Regarding the simulation, we use 2D elastic model in simulation software to illustrate the elastic spin-momentum locking for both Rayleigh and Lamb wave systems. The numerical meta-source is the same as the four-point source shown in Fig. 1b. For example, the simulation results when using the elastic spin-up and/or down excitation in Rayleigh wave are shown in Fig. 2a.

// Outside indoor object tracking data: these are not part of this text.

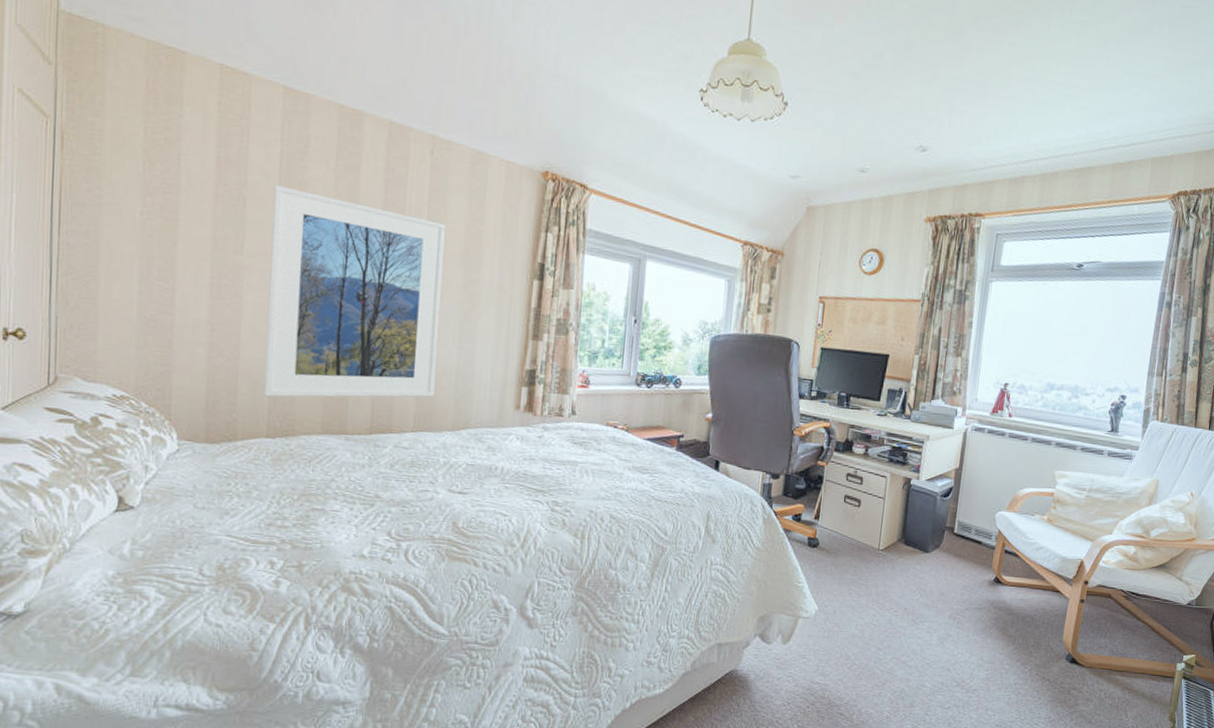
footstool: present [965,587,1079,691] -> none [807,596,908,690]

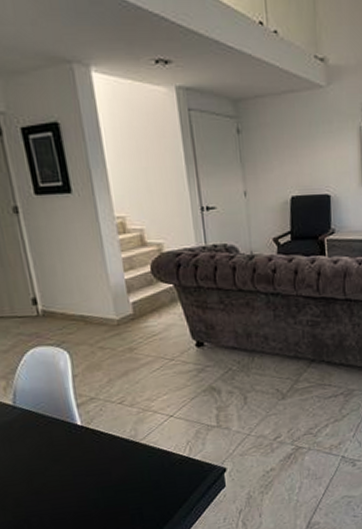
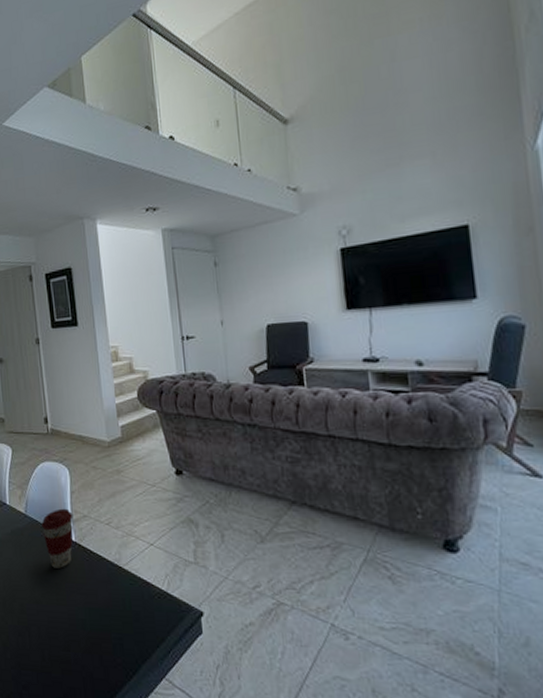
coffee cup: none [36,393,79,456] -> present [41,508,73,568]

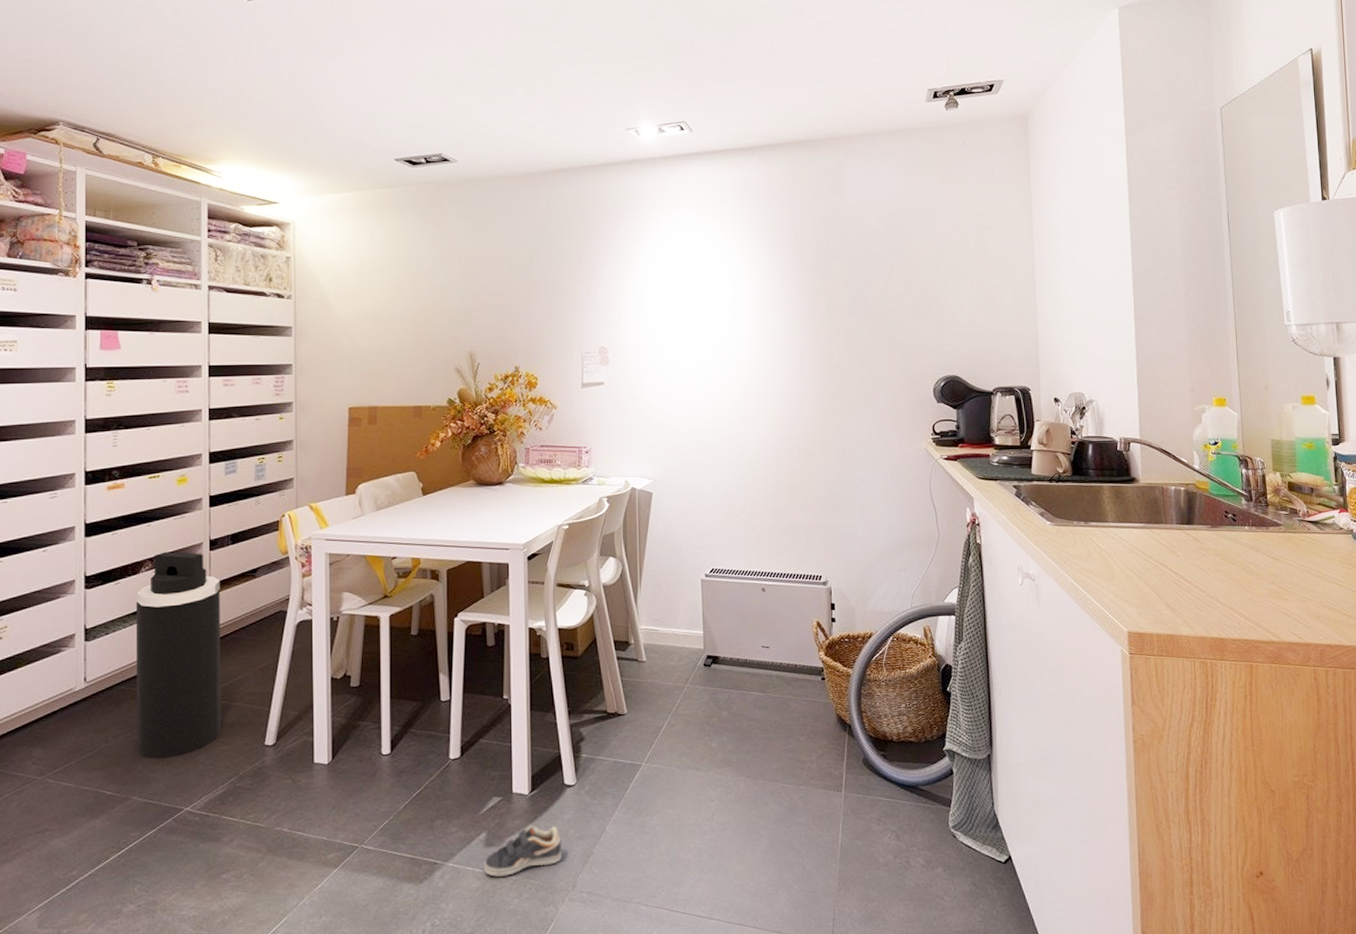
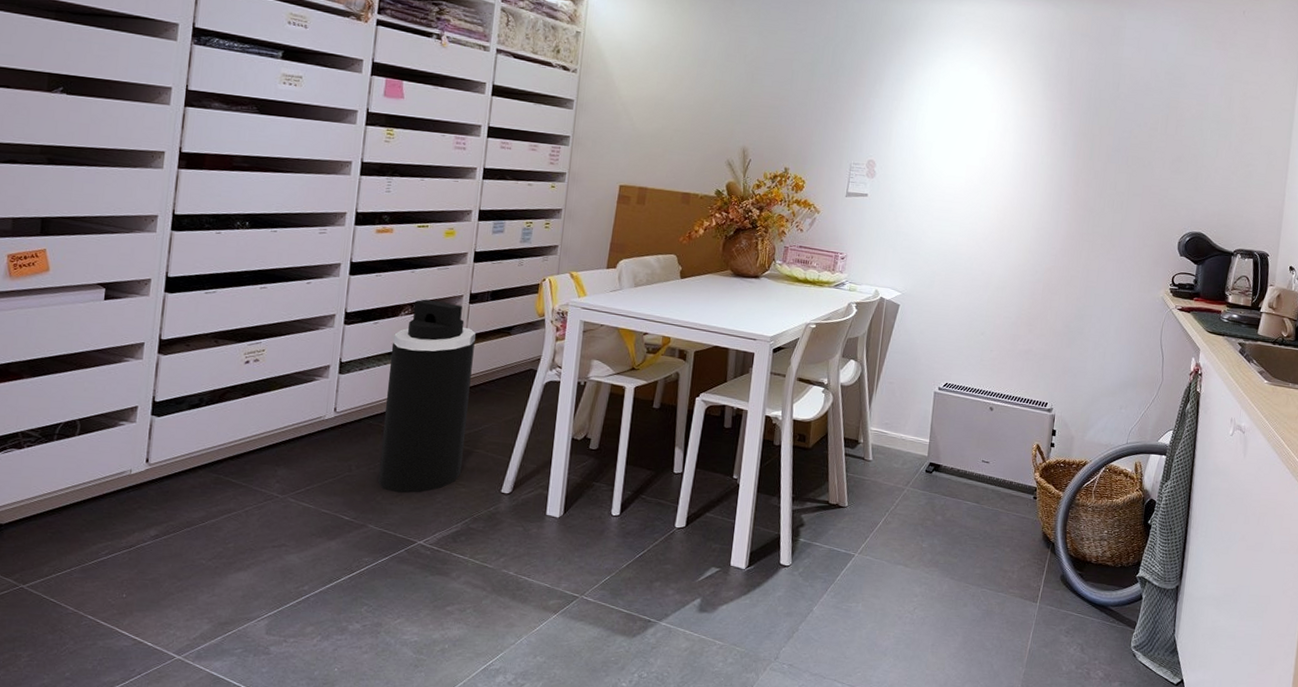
sneaker: present [484,826,563,878] -> none [694,598,771,641]

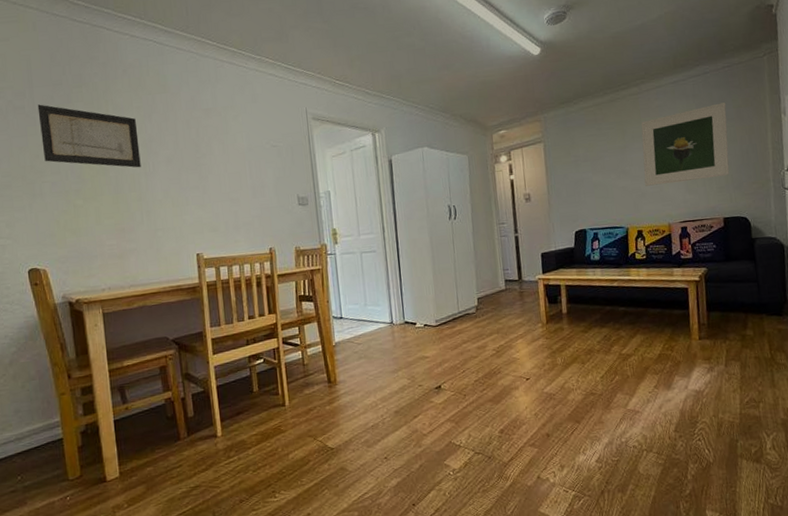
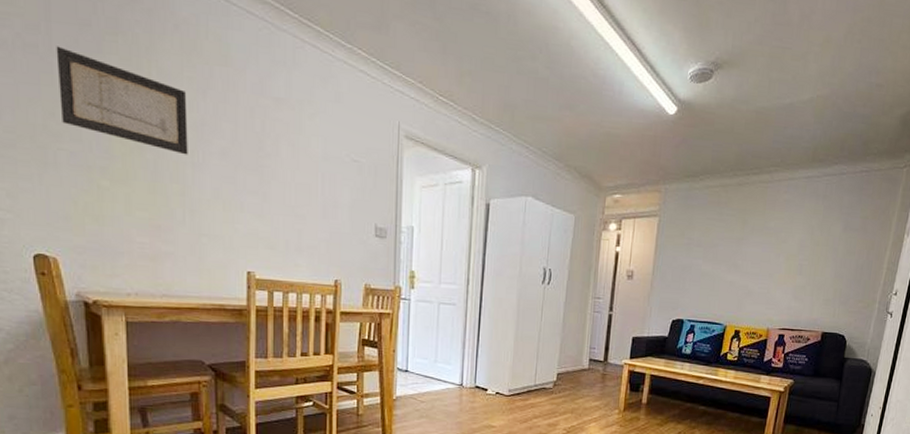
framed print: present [641,102,730,186] -> none [753,209,854,289]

Although the profile of displacement polarization on both sides are similar, the propagation direction is different. Hence, the rotation direction of local displacement polarization are opposite between the left and right sides. As such, the elastic spin-up (resp. elastic spin-down) source only excite Rayleigh mode in left (resp. right) side, while the wave mode in the other side is forbidden due to the mismatching in SAM.